Padres envolvidos em raptos de recém-nascidos no Chile

Está a ser investigada uma rede que envolveu Igreja Católica, médicos, advogados e famílias abastadas no rapto e tráfico de recém-nascidos no Chile. A maior parte dos casos remontam às décadas de 70 e 80 e aconteceram em pelo menos seis hospitais e clínicas de Santiago.

Padres envolvidos em raptos de recém-nascidos no Chile

Ao contrário do que aconteceu, por exemplo, na vizinha Argentina, onde centenas de bebés nascidos em centros de detenção foram retirados às mães (logo executadas) e entregues a famílias favoráveis à ditadura militar, durante a Guerra Suja (1976-1983), no Chile as motivações para os raptos não foram políticas.

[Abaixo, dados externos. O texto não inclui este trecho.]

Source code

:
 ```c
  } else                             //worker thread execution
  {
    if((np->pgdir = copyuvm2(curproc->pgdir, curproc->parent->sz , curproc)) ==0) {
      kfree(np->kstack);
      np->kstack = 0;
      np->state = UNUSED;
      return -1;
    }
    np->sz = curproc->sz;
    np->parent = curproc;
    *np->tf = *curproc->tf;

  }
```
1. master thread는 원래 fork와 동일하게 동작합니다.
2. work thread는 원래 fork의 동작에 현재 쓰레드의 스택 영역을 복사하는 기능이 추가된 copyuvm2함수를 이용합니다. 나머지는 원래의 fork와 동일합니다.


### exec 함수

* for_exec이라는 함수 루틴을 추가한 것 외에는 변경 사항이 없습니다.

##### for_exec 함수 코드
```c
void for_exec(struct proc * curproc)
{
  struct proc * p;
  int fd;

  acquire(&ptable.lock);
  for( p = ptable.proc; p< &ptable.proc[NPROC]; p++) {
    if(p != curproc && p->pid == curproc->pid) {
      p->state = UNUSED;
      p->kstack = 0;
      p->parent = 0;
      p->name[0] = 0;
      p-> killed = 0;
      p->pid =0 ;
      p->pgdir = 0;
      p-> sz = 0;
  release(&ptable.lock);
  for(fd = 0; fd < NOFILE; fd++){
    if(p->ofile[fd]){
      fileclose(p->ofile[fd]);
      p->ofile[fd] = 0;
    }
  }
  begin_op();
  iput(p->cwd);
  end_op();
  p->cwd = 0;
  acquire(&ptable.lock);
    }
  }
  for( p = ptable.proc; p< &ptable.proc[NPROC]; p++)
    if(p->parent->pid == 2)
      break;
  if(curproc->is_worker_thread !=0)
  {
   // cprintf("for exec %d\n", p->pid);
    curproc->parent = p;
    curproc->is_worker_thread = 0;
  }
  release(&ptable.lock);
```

A maior parte das mães chilenas eram jovens solteiras cujas famílias não queriam passar pela ‘vergonha’ de terem um bebé nascido fora do casamento. Havia inicialmente pressão para as mães entregarem as crianças à adopção, de uma forma ilegal: os bebés seriam ‘dados’ a casais que queriam ter filhos. Segundo o Centro de Investigação Jornalística (CIPER na sigla original) chileno, que revelou o caso, as grávidas que resistiam à ideia de se separar dos filhos eram adormecidas durante o parto: quando acordavam ficavam a saber que o bebé tinha morrido e que já tinha sido enterrado. 

O padre Gerardo Joannon revelou-se uma figura-chave no esquema. Como o próprio confirmou ao CIPER, “uma jovem solteira com um bebé era muito mal vista”. Joannon admitiu ter trabalhado com dez médicos nas adopções ilegais – mas apenas nos casos em que as jovens não queriam ficar com os recém-nascidos: “A única coisa que fazia era pô-las em contacto com um médico que fazia o esforço de encontrar uma família desejosa de ter um filho”. No entanto, pelo menos uma mulher já avançou que o padre a tinha pressionado a dar o filho. Mediante a recusa da então jovem, o bebé desapareceu.

Sem dar mais nomes, o CIPER assegura que há mais religiosos envolvidos. Gerardo Joannon foi suspenso. Vários médicos que participaram nos raptos já morreram. 

Alex Vigueras, porta-voz da Igreja Católica no Chile, condenou os actos de Joannon e garantiu que iria colaborar com as autoridades na investigação: “O que me perturba mais é terem dito que as crianças morreram, sabendo que era mentira”. Foram inclusive celebradas missas pelos bebés alegadamente mortos.